Every speculation I have about this is sinister. But the economist in me wonders whether conspiratorial sinister motives could have really sustained themselves for this long. Perhaps publishers kept information for themselves to make it harder for authors to sell themselves to smaller publishers. That said, my guess is that the data existed somewhere and even smaller publishers could assess an author’s popularity.

Anyhow, if anyone has theories or information on the “the iron curtain of book sales data” please feel free to comment on it here.

6 Replies to “Accessing book sales data”

  1. A few large players in the field with a virtual monopolistic grip on the market? The answer is quite simply that the big publishers run a confusopoly (term coined by Dilbert’s Scott Adams). Note that authors are to a large extent the customers of publishers.

  2. Isn’t part of it the returns problem? That is, publishers know how many copies they have shipped to retailers, but not how many of those are going to be returned – and the proportion can be large.

    In my own case, I got quarterly sales figures from the (small) publisher and then annual, but the answer was a polite “not many” no matter what the counting system.

  3. Up until about 2000, with the rise of Bookscan, publishers had no way of tracking their sales with any kind of accuracy. They had to wait until they got either sales data or returns back from retailers (independents, who weren’t great about reporting, and the chains, who produced lots of churn, sometimes returning a title and ordering multiple copies in the sam period). Bookscan, the Nielsen service, gave them some sense of what was selling, but only tracks sales through certain retailers. For some publishers, Bookscan only captures 50% of sales.

    Providing authors with realtime sales data divorced form context can produce more problems than it solves. What does 300 copies a week mean? Is that good? What does it include? How about direct sales, international sales? Why did the total number sold go *down* this week? How does my rate of sale compare to James Patterson? Am I happy? Should I be? Please call me and tell me I’m a good author . . . and so on. Seriously. It can get angsty.

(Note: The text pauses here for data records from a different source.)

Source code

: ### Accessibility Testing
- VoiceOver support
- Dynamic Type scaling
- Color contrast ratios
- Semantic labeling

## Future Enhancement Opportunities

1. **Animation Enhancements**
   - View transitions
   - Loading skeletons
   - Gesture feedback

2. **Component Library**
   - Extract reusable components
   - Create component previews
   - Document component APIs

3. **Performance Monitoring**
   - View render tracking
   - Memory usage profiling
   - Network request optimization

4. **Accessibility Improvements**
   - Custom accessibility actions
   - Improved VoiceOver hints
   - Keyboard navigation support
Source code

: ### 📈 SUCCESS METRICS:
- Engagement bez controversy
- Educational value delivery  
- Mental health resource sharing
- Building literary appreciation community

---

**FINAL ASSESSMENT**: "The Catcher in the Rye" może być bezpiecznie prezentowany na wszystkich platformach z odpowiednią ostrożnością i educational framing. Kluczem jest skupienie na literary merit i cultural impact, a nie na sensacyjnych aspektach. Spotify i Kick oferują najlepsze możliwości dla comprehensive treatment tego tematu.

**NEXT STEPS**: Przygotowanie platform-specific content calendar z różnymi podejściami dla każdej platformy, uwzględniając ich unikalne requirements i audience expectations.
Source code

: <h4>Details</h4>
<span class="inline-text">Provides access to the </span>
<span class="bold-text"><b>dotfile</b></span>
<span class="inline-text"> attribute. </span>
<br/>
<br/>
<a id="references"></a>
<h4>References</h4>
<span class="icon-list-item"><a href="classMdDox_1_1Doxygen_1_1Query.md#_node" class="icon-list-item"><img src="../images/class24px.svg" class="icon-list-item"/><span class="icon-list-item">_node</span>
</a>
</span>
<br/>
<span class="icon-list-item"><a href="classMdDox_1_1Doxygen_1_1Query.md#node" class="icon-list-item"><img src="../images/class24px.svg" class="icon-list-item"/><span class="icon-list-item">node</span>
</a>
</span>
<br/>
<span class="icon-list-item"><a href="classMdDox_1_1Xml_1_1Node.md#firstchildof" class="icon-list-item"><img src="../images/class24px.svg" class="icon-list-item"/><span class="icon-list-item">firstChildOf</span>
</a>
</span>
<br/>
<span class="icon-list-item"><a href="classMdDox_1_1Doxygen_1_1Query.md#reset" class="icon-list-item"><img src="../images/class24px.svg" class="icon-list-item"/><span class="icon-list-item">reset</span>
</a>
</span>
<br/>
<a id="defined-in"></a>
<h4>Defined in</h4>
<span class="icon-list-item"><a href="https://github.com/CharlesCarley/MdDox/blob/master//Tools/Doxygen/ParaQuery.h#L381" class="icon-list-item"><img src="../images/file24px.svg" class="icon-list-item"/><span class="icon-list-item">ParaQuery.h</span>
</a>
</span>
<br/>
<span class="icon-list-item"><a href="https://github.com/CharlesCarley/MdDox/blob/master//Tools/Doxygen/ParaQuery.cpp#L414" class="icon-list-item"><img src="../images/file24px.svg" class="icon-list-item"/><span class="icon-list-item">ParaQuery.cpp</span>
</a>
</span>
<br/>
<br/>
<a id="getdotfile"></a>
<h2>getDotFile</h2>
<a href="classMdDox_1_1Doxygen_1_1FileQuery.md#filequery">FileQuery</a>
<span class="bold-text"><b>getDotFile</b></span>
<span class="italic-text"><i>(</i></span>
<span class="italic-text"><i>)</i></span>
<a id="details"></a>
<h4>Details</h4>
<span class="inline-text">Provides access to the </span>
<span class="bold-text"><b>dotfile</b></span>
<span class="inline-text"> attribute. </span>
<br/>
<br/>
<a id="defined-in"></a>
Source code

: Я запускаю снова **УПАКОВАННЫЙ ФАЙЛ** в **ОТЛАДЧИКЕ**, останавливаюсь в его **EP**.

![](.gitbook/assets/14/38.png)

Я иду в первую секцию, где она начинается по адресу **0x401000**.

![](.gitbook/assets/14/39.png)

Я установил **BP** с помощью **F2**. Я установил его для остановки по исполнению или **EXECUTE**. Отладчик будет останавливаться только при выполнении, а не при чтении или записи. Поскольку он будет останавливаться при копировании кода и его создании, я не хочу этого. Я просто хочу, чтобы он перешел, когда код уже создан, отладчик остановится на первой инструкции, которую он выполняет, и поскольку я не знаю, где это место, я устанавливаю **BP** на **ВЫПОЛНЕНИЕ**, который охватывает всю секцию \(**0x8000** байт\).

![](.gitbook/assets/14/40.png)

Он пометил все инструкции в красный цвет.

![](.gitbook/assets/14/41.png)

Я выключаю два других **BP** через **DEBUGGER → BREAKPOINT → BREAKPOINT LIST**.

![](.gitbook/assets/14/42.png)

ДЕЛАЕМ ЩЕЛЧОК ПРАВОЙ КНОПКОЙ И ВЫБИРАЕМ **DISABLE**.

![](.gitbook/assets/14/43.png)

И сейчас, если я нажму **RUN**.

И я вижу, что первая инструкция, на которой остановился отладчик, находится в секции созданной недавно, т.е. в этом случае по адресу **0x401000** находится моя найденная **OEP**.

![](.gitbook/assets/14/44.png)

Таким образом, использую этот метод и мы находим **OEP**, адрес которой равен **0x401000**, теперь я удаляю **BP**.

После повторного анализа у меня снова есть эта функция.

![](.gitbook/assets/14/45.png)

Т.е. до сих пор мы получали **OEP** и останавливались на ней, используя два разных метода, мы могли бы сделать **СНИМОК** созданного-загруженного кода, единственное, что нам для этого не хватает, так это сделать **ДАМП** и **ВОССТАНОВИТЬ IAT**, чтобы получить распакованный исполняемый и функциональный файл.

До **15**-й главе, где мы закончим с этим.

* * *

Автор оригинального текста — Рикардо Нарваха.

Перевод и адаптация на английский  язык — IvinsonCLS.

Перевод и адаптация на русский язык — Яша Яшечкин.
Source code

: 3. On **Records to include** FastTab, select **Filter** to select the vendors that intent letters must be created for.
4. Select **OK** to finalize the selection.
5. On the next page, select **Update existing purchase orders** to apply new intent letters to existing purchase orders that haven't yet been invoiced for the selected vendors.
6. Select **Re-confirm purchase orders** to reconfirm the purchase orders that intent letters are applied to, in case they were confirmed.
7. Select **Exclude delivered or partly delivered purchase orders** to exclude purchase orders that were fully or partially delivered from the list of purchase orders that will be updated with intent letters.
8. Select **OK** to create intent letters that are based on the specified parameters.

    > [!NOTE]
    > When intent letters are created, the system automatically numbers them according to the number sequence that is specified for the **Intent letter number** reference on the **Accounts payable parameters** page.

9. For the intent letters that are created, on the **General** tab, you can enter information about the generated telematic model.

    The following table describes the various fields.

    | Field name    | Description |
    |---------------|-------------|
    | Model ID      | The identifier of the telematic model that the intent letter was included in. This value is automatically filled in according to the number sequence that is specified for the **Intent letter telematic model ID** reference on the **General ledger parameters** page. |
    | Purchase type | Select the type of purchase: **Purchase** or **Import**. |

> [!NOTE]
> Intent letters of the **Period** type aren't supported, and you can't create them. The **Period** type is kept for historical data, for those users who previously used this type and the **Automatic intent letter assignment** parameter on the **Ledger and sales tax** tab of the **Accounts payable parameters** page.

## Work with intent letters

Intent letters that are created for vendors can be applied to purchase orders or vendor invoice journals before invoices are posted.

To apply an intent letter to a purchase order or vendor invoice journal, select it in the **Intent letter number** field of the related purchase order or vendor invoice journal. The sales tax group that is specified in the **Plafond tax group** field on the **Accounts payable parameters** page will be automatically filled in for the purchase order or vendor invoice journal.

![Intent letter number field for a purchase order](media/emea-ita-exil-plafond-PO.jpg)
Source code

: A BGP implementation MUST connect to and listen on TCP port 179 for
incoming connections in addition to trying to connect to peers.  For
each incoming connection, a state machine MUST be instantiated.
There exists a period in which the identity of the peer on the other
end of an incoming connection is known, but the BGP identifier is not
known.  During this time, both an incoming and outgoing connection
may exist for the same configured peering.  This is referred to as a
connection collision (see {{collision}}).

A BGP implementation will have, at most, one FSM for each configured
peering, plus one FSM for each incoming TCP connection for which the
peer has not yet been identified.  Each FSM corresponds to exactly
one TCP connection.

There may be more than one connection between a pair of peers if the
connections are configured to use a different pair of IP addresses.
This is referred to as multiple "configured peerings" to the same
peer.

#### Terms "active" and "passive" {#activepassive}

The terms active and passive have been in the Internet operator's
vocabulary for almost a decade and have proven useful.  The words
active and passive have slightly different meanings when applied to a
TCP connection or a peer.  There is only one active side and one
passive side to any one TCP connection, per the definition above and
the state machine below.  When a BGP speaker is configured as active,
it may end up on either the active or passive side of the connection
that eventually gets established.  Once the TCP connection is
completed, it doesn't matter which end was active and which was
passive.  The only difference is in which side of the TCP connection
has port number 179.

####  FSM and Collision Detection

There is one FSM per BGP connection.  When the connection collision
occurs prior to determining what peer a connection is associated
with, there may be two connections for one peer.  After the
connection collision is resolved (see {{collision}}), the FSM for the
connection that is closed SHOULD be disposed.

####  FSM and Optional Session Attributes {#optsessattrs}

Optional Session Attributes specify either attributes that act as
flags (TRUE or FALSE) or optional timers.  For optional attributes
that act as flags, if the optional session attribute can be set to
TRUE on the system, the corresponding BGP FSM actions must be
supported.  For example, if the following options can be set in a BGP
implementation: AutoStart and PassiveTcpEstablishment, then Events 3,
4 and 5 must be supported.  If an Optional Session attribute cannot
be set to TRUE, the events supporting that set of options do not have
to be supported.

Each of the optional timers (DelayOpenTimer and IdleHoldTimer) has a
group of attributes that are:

    That’s not a good reason not to provide data, but it does point to why publishers might be hesitant. Figuring out the presentation of the raw data (something publishers are not historically good at) can be difficult and time consuming, especially when you’re understaffed and chasing sales, marketing, and publicity opportunities.

    By the way, Tom: I love Whimsley.

  4. The problem is partly returns, which lag many months from the “sell-in” to give the publisher the net “sell-through” at retail. The Neilsen data does not capture all the market, as not all retailers report. Plus the data is sometimes manipulated by publishers which “cashier” phantom sales through reporting retailers at a short margin to the retailer. For example, this may be done for books that are given away, or sold at a conference where the author is speaking, in the hope of driving the title up the best seller lists.

  5. One more question” Amazon … was vertically integrating into publishing with the hook of providing information. But why was that so hard to do? What barriers could there be to providing authors with information before

    What information does Amazon provide to authors? The ranking is addictive, as many authors know, but deducing actual sales figures from it is almost impossible. Is there more information that I am not aware of? Because if it’s just ranking then Amazon is doing no better than publishers.